PROVIDED MATERIAL:
------------------------------------------------

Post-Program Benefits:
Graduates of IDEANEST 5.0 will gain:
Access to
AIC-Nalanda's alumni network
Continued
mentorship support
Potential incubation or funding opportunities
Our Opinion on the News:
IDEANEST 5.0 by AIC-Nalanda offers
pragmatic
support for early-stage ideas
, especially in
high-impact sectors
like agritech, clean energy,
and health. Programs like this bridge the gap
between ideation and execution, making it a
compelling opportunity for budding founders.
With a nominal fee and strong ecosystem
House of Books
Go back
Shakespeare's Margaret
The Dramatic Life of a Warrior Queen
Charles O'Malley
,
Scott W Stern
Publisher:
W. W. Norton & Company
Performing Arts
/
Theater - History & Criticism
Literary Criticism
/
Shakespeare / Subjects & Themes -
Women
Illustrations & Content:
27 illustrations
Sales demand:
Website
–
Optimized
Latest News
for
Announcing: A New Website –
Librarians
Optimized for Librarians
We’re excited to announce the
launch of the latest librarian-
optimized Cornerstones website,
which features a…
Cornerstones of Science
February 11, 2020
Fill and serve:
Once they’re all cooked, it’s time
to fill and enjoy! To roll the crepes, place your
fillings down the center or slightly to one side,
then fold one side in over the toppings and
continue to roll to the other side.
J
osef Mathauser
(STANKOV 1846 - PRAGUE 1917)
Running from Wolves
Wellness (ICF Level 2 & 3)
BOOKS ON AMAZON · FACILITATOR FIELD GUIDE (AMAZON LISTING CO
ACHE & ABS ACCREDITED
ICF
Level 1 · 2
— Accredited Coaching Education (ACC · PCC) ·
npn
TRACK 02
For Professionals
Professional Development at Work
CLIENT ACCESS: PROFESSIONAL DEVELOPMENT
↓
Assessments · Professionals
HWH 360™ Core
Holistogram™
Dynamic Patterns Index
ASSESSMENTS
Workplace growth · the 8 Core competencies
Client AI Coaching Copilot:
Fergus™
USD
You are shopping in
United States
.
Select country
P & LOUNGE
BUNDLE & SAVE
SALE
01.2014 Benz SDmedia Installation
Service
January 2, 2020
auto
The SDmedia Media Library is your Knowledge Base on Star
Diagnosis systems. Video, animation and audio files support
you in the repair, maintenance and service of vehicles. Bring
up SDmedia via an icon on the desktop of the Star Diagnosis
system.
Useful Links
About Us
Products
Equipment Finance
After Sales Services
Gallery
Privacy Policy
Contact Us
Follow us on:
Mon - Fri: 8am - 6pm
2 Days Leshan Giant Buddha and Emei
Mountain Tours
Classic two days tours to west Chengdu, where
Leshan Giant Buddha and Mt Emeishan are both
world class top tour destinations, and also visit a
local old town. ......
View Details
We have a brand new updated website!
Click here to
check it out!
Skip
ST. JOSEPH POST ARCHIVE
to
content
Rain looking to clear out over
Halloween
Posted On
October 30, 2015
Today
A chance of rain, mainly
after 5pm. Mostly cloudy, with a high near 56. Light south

------------------------------------------------

Convert every line of the material above into a JSON list of strings, one string per line, and omit any blank lines.

RESPONSE BOX:
[
  "Post-Program Benefits:",
  "Graduates of IDEANEST 5.0 will gain:",
  "Access to",
  "AIC-Nalanda's alumni network",
  "Continued",
  "mentorship support",
  "Potential incubation or funding opportunities",
  "Our Opinion on the News:",
  "IDEANEST 5.0 by AIC-Nalanda offers",
  "pragmatic",
  "support for early-stage ideas",
  ", especially in",
  "high-impact sectors",
  "like agritech, clean energy,",
  "and health. Programs like this bridge the gap",
  "between ideation and execution, making it a",
  "compelling opportunity for budding founders.",
  "With a nominal fee and strong ecosystem",
  "House of Books",
  "Go back",
  "Shakespeare's Margaret",
  "The Dramatic Life of a Warrior Queen",
  "Charles O'Malley",
  ",",
  "Scott W Stern",
  "Publisher:",
  "W. W. Norton & Company",
  "Performing Arts",
  "/",
  "Theater - History & Criticism",
  "Literary Criticism",
  "/",
  "Shakespeare / Subjects & Themes -",
  "Women",
  "Illustrations & Content:",
  "27 illustrations",
  "Sales demand:",
  "Website",
  "–",
  "Optimized",
  "Latest News",
  "for",
  "Announcing: A New Website –",
  "Librarians",
  "Optimized for Librarians",
  "We’re excited to announce the",
  "launch of the latest librarian-",
  "optimized Cornerstones website,",
  "which features a…",
  "Cornerstones of Science",
  "February 11, 2020",
  "Fill and serve:",
  "Once they’re all cooked, it’s time",
  "to fill and enjoy! To roll the crepes, place your",
  "fillings down the center or slightly to one side,",
  "then fold one side in over the toppings and",
  "continue to roll to the other side.",
  "J",
  "osef Mathauser",
  "(STANKOV 1846 - PRAGUE 1917)",
  "Running from Wolves",
  "Wellness (ICF Level 2 & 3)",
  "BOOKS ON AMAZON · FACILITATOR FIELD GUIDE (AMAZON LISTING CO",
  "ACHE & ABS ACCREDITED",
  "ICF",
  "Level 1 · 2",
  "— Accredited Coaching Education (ACC · PCC) ·",
  "npn",
  "TRACK 02",
  "For Professionals",
  "Professional Development at Work",
  "CLIENT ACCESS: PROFESSIONAL DEVELOPMENT",
  "↓",
  "Assessments · Professionals",
  "HWH 360™ Core",
  "Holistogram™",
  "Dynamic Patterns Index",
  "ASSESSMENTS",
  "Workplace growth · the 8 Core competencies",
  "Client AI Coaching Copilot:",
  "Fergus™",
  "USD",
  "You are shopping in",
  "United States",
  ".",
  "Select country",
  "P & LOUNGE",
  "BUNDLE & SAVE",
  "SALE",
  "01.2014 Benz SDmedia Installation",
  "Service",
  "January 2, 2020",
  "auto",
  "The SDmedia Media Library is your Knowledge Base on Star",
  "Diagnosis systems. Video, animation and audio files support",
  "you in the repair, maintenance and service of vehicles. Bring",
  "up SDmedia via an icon on the desktop of the Star Diagnosis",
  "system.",
  "Useful Links",
  "About Us",
  "Products",
  "Equipment Finance",
  "After Sales Services",
  "Gallery",
  "Privacy Policy",
  "Contact Us",
  "Follow us on:",
  "Mon - Fri: 8am - 6pm",
  "2 Days Leshan Giant Buddha and Emei",
  "Mountain Tours",
  "Classic two days tours to west Chengdu, where",
  "Leshan Giant Buddha and Mt Emeishan are both",
  "world class top tour destinations, and also visit a",
  "local old town. ......",
  "View Details",
  "We have a brand new updated website!",
  "Click here to",
  "check it out!",
  "Skip",
  "ST. JOSEPH POST ARCHIVE",
  "to",
  "content",
  "Rain looking to clear out over",
  "Halloween",
  "Posted On",
  "October 30, 2015",
  "Today",
  "A chance of rain, mainly",
  "after 5pm. Mostly cloudy, with a high near 56. Light south"
]